Today, our guest, geologist Peter Copeland tells us about rocks, air and memory. The University of Houston presents this series about the machines that make our civilization run, and the people whose ingenuity created them.
The consequences of natural disasters are devastating -- earthquakes, volcanic eruptions, floods. If we hope to be ready for them, we need to understand their magnitude, frequency and effects. We also need to understand the different circumstances that bring them about.
An earthquake occurs when stresses that have built up in rocks are more than they can resist. The frequency of earthquakes in a given region depends on how rapidly tectonic forces accumulate, and on the character of the geologic formations present. If the stress doesn't abate, then the chances of an earthquake increase.
Here's an example of the relationship between time and likelihood of an earthquake: the segment of the San Andreas Fault in central California near the town of Parkfield. The fault marks the boundary between the North American plate and the Pacific plate. It experienced six, moderate, magnitude-six, earthquakes from 1857 to 1966. Their average recurrence was 22 years. Scientists figured this segment of the fault was pretty predictable, so they deployed an array of instruments in and around Parkfield in the late 1980's and waited for the next earthquake.
They hoped to gain a better understanding of the processes of rock mechanics by having their equipment near the source. Each year without an earthquake, the likelihood of one increased. That's because systems like these have a memory. Stress in the rocks accumulates, making failure of the rock more and more likely. Finally, in 2004, Parkfield again was shaken. (In this case, it took 38 yers for an earthquake to repeat.) Now, just a few years after the last quake, the chance of another magnitude-six earthquake near Parkfield is quite low. But, in two or three more decades, we can reasonably expect another.

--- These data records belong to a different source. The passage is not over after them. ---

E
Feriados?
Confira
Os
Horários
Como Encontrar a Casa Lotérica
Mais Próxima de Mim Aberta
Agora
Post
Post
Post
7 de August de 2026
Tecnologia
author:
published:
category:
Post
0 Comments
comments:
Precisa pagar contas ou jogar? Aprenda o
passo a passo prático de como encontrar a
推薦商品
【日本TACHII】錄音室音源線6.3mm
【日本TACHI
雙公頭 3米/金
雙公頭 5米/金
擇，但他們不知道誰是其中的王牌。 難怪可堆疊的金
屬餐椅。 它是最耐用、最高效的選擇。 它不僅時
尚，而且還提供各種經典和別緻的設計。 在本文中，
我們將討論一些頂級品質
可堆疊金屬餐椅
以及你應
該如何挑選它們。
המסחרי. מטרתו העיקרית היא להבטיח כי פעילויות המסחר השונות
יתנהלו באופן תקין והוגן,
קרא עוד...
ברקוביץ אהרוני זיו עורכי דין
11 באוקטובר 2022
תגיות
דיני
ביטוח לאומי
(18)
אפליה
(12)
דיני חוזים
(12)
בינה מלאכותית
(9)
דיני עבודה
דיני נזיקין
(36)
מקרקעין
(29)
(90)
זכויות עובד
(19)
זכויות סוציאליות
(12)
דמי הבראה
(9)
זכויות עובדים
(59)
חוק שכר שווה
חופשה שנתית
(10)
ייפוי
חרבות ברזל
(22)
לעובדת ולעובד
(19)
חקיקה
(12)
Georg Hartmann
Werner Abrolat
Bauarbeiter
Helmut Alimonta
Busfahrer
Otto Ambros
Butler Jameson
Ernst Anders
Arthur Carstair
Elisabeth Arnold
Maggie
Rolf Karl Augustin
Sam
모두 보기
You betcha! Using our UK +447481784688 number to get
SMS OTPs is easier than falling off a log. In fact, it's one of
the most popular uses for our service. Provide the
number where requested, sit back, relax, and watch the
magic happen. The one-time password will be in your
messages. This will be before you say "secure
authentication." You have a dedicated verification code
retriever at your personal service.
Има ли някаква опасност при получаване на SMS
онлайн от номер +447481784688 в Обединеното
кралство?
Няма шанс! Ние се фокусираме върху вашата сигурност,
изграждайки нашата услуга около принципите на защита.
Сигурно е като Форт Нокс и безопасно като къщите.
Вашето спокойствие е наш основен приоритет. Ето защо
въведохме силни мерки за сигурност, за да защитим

The chances of an eruption from an active volcano similarly go up as time since the last event increases. We should be much more concerned about an eruption from Mt. Ranier near Seattle, whose last significant eruption was about 2,200 years ago, than we are of Mt. St.
Helens, 50 miles southwest of Ranier, which erupted in 1980.
However, the chances of disasters whose source is in the sky -- tornadoes, hurricanes, floods -- do not increase as time passes without an event. Unlike the rocks, the sky has no memory; yesterday's weather may have some residual effect today; but today will have no effect on conditions a year from now. In 2005, Hurricane Katrina devastated New Orleans. A few weeks later, Hurricane Rita bore down on, but ultimately missed Houston.
Does this mean that New Orleans is off the hook with regard to tropical cyclones, but Houston is in some way "due"? No to both! The Big Easy cannot breathe easy nor should Houston be any more concerned than it was in 2004. Hurricanes are worrisome, but we have to remember that the likelihood of future of storms is independent of the past. Houston should plan for hurricanes because of where it is -- adjacent to the Gulf of Mexico -- not because of what did or did not happen last year. The rocks have a memory of earthquakes and volcanoes. Storms are another matter. The air quickly forgets what happened, just the other day.
I'm Peter Copeland, at the University of Houston, where we're interested in the way inventive minds work.
Peter Copeland is an Associate Professor in the Geoscience Dept. at the University of Houston, where he has taught for 17 years. His research has focused on the evolution of the continental crust with particular emphasis in the Himalaya and Caribbean. From 2001-2004 he was editor of the Geological Society of America Bulletin.